'Urbanism Is the Most Cost-Effective Solution to Climate Change,' says Calthorpe

Phil Langdon reviews Peter Calthorpe's latest, called 'Urbanism in the Age of Climate Change'. Langdon says it is "a densely packed, yet concise overview of the troubling situation we all find ourselves in."

Calthorpe doesn't reject technological fixes (he believes renewable energy sources will get cheaper and more ubiquitous) but he sees urbanism as a more effective means of reducing our individual energy use than switching to electric cars:

"A chief virtue of urbanism, he avers, is that it 'naturally tends toward a 'small is beautiful' philosophy.' 'Compact development does mean smaller yards, fewer cars, and less private space for some. On the other hand, it can dramatically reduce everyday costs and leave more time for family and community.'"

Thanks to Robert Steuteville

Full Story: Urbanism in the Age of Climate Change

Comments

Comments

Better Than Cost Effective

There are many cost-effective solutions to climate change. For example, many energy conservation measures pay for themselves in energy savings and give you a good rate of return.

And there are also solutions that are better than cost effective. These solutions are a matter of not doing things that are environmentally destructive and that make our lives less satisfying. The two prime example are:

--Walkable neighborhoods: As Calthorpe and many New Urbanists say, we can reduce emissions and make our cities more livable by building walkable neighborhoods rather than auto-dependent neighborhoods. Auto-dependent sprawl suburbs are not only environmentally destructive; they also make our lives harder, more expensive, and less satisfying.

--Choice of work hours: We reduce emissions and improve our work-life balance by offering employees choice of work hours, as they do in Germany and the Netherlands. Because shorter hours are voluntary, people only choose them if they think their lives will be more satisfying if the work and consume less and instead have more free time. Our standard 40-hour work week is not only environmentally destructive; it also makes our lives harder and less satisfying.

Cost effective solutions involve spending money and getting a good return on your investment. These two solutions are better than cost effective because they involve getting the environmental benefits by spending less money.

Charles Siegel

There's effective, then there's efficiently effective.

I agree Charles, yet not everyone wants to live in a dense environment. Some will move when energy becomes too expensive, but not everyone. So we must make everyone's building envelopes and transport much more efficient for those who don't want density in their dwelling places.

Best,

D

Efficiency and Simplicity

Dano, I agree with you. I definitely think we should use all available cost-effective methods for promoting energy efficiency and reducing emissions - but we should also move toward simpler living.

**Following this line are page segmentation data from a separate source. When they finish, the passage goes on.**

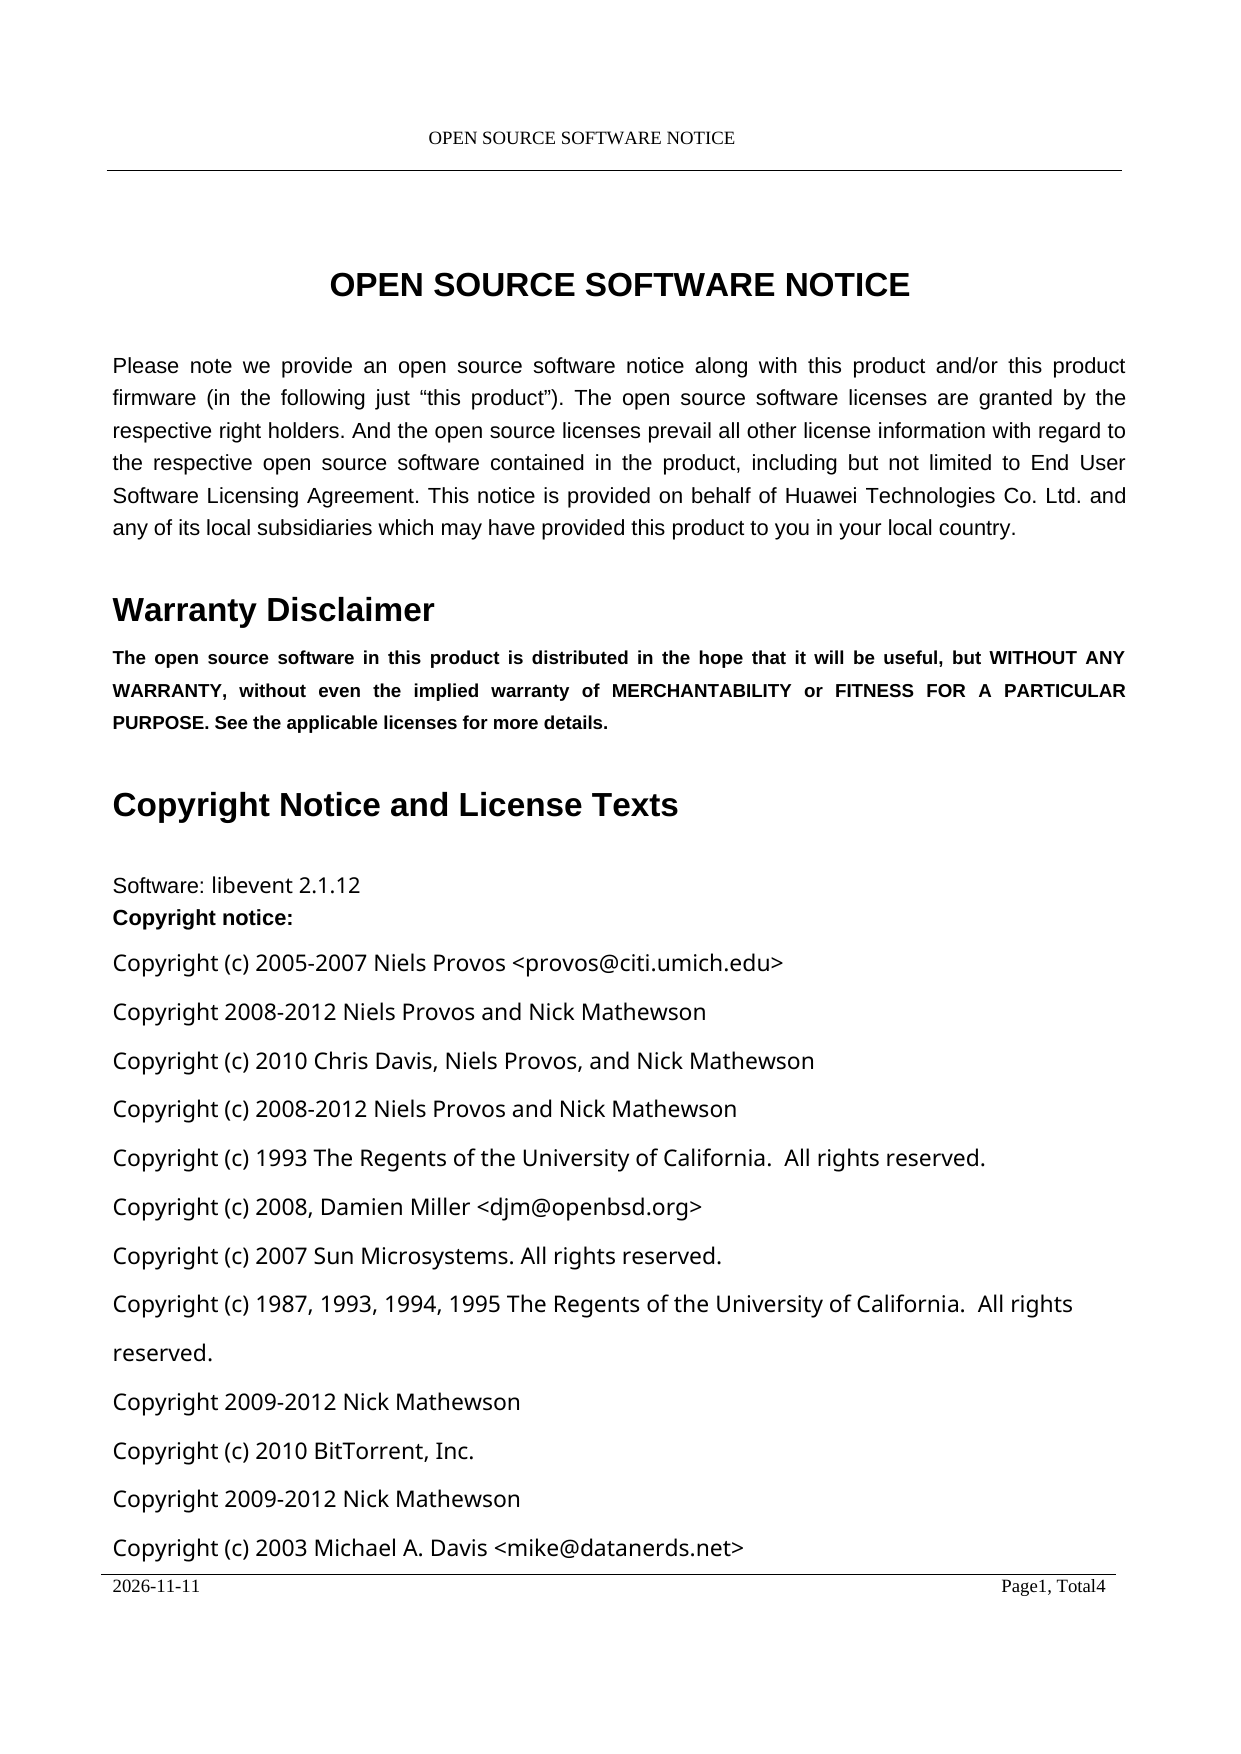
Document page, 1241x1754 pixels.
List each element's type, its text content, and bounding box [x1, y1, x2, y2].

text Please note we provide an open source software notice along with this product and/or this product firmware (in the following just “this product”). The open source software licenses are granted by the respective right holders. And the open source licenses prevail all other license information with regard to the respective open source software contained in the product, including but not limited to End User Software Licensing Agreement. This notice is provided on behalf of Huawei Technologies Co. Ltd. and any of its local subsidiaries which may have provided this product to you in your local country. [112, 349, 1128, 544]
text Warranty Disclaimer [112, 576, 1128, 641]
text The open source software in this product is distributed in the hope that it will be useful, but WITHOUT ANY WARRANTY, without even the implied warranty of MERCHANTABILITY or FITNESS FOR A PARTICULAR PURPOSE. See the applicable licenses for more details. [112, 641, 1128, 739]
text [112, 947, 1128, 1564]
text Copyright Notice and License Texts [112, 771, 1128, 836]
text OPEN SOURCE SOFTWARE NOTICE [112, 251, 1128, 316]
text Copyright notice: [112, 901, 1128, 934]
text Software: libevent 2.1.12 [112, 869, 1128, 901]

Density and shorter work hours may not be for everyone, but let's offer the choice to those people who do want them.

Incidentally, when I talk about walkable neighborhoods, I am not just thinking of dense urban neighborhoods. Streetcar suburbs can also be walkable.

Charles Siegel

Calthorpe is wrong

Calthorpe is wrong. Having fewer children is the most effective solution to climate change.

Population and Climate Change

We have been through this before.

The world must cut CO2 emissions 50% by 2050 in order to keep CO2 levels to 450 ppm and avoid the worst effects of climate change.

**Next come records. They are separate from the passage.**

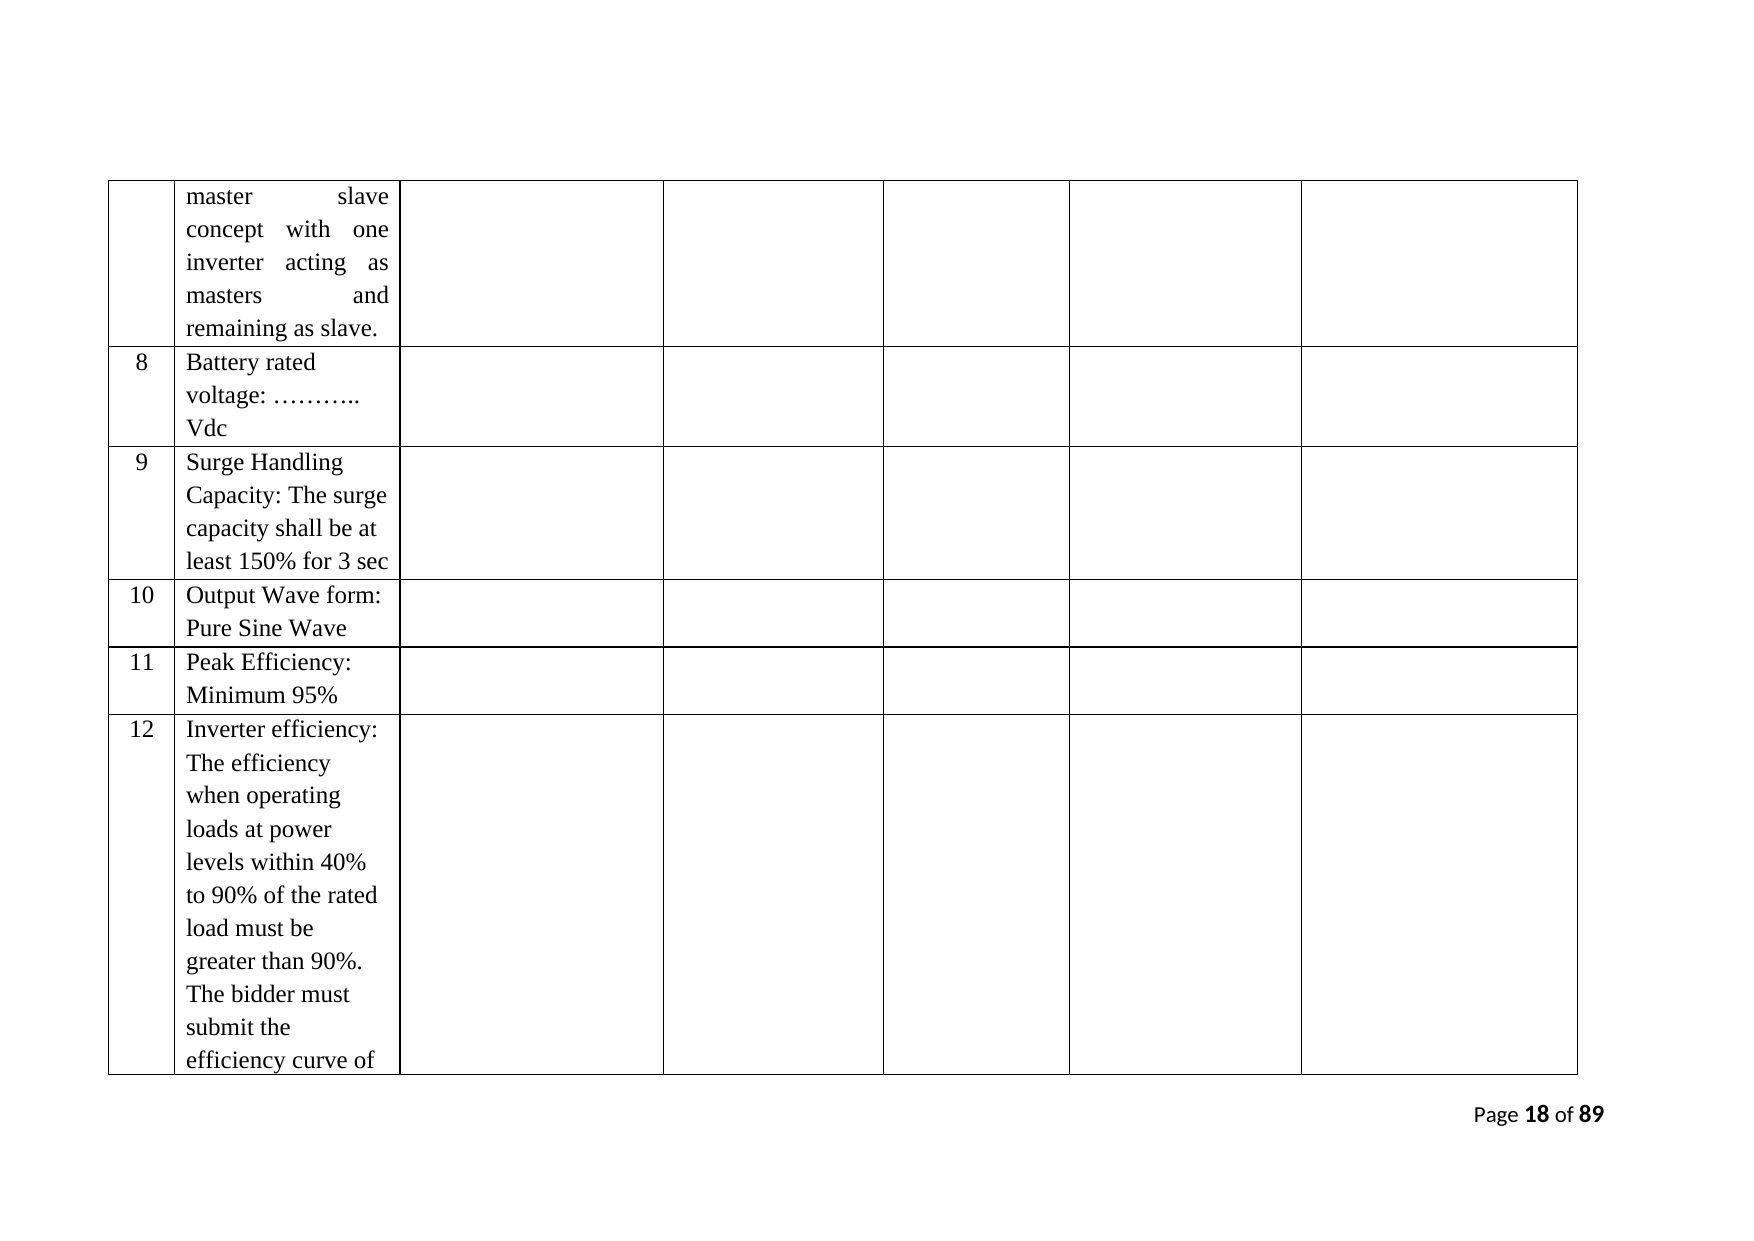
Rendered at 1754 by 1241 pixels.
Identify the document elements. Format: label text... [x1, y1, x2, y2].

table_cell [884, 181, 1069, 346]
table_cell [1070, 648, 1301, 713]
table_cell [1302, 648, 1577, 713]
table_cell [664, 648, 883, 713]
table_cell [1302, 715, 1577, 1073]
table_cell [1302, 447, 1577, 579]
table_cell 10 [109, 580, 174, 646]
table_cell [884, 347, 1069, 446]
table_cell [884, 447, 1069, 579]
table_cell [1302, 181, 1577, 346]
table_cell [884, 715, 1069, 1073]
table_cell 7 [109, 181, 174, 346]
table_cell [664, 347, 883, 446]
table_cell Output Wave form: Pure Sine Wave [175, 580, 399, 646]
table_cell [175, 715, 399, 1073]
table_cell [401, 447, 663, 579]
table_cell [401, 715, 663, 1073]
table_cell [1070, 580, 1301, 646]
table_cell [664, 580, 883, 646]
table_cell Surge Handling Capacity: The surge capacity shall be at least 150% for 3 sec [175, 447, 399, 579]
table_cell [1302, 580, 1577, 646]
table_cell [401, 648, 663, 713]
table_cell 12 [109, 715, 174, 1073]
table_cell [1070, 347, 1301, 446]
table_cell Peak Efficiency: Minimum 95% [175, 648, 399, 713]
table_cell [401, 580, 663, 646]
table_cell [664, 181, 883, 346]
table_cell [884, 580, 1069, 646]
table_cell [1070, 181, 1301, 346]
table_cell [175, 181, 399, 346]
table_cell 9 [109, 447, 174, 579]
table_cell [1070, 447, 1301, 579]
table_cell [1070, 715, 1301, 1073]
table_cell [401, 181, 663, 346]
table_cell [401, 347, 663, 446]
table_cell 8 [109, 347, 174, 446]
table_cell [664, 447, 883, 579]
table_cell [664, 715, 883, 1073]
table_cell [884, 648, 1069, 713]
table_cell Battery rated voltage: ……….. Vdc [175, 347, 399, 446]
table_cell [1302, 347, 1577, 446]
table_cell 11 [109, 648, 174, 713]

It is very obviously impossible to cut world population enough by 2050 to make population the largest component of this change.

Zero population growth is essential to long-term sustainability. Limiting population growth can contribute to controlling global warming. But limiting population growth cannot possible be the most important solution to climate change.

Charles Siegel

Population, Man-Made Climate Change and IPAT

Having fewer children is the most effective solution to climate change.

and

The world must cut CO2 emissions 50% by 2050 in order to keep CO2 levels to 450 ppm and avoid the worst effects of climate change.

It is very obviously impossible to cut world population enough by 2050 to make population the largest component of this change...[b]ut limiting population growth cannot possible be the most important solution to climate change.

While IPAT is not perfect, it is an excellent framework for policy.

I = P x A x T

Since we know - at scales that matter to human lifetimes - that we cannot reduce population (and that population may become more exploitative) to reduce impacts of climate change, we look to the other two factors, a and t.

What policies/market signals can be enacted to utilize the other two factors to reduce climate change impacts?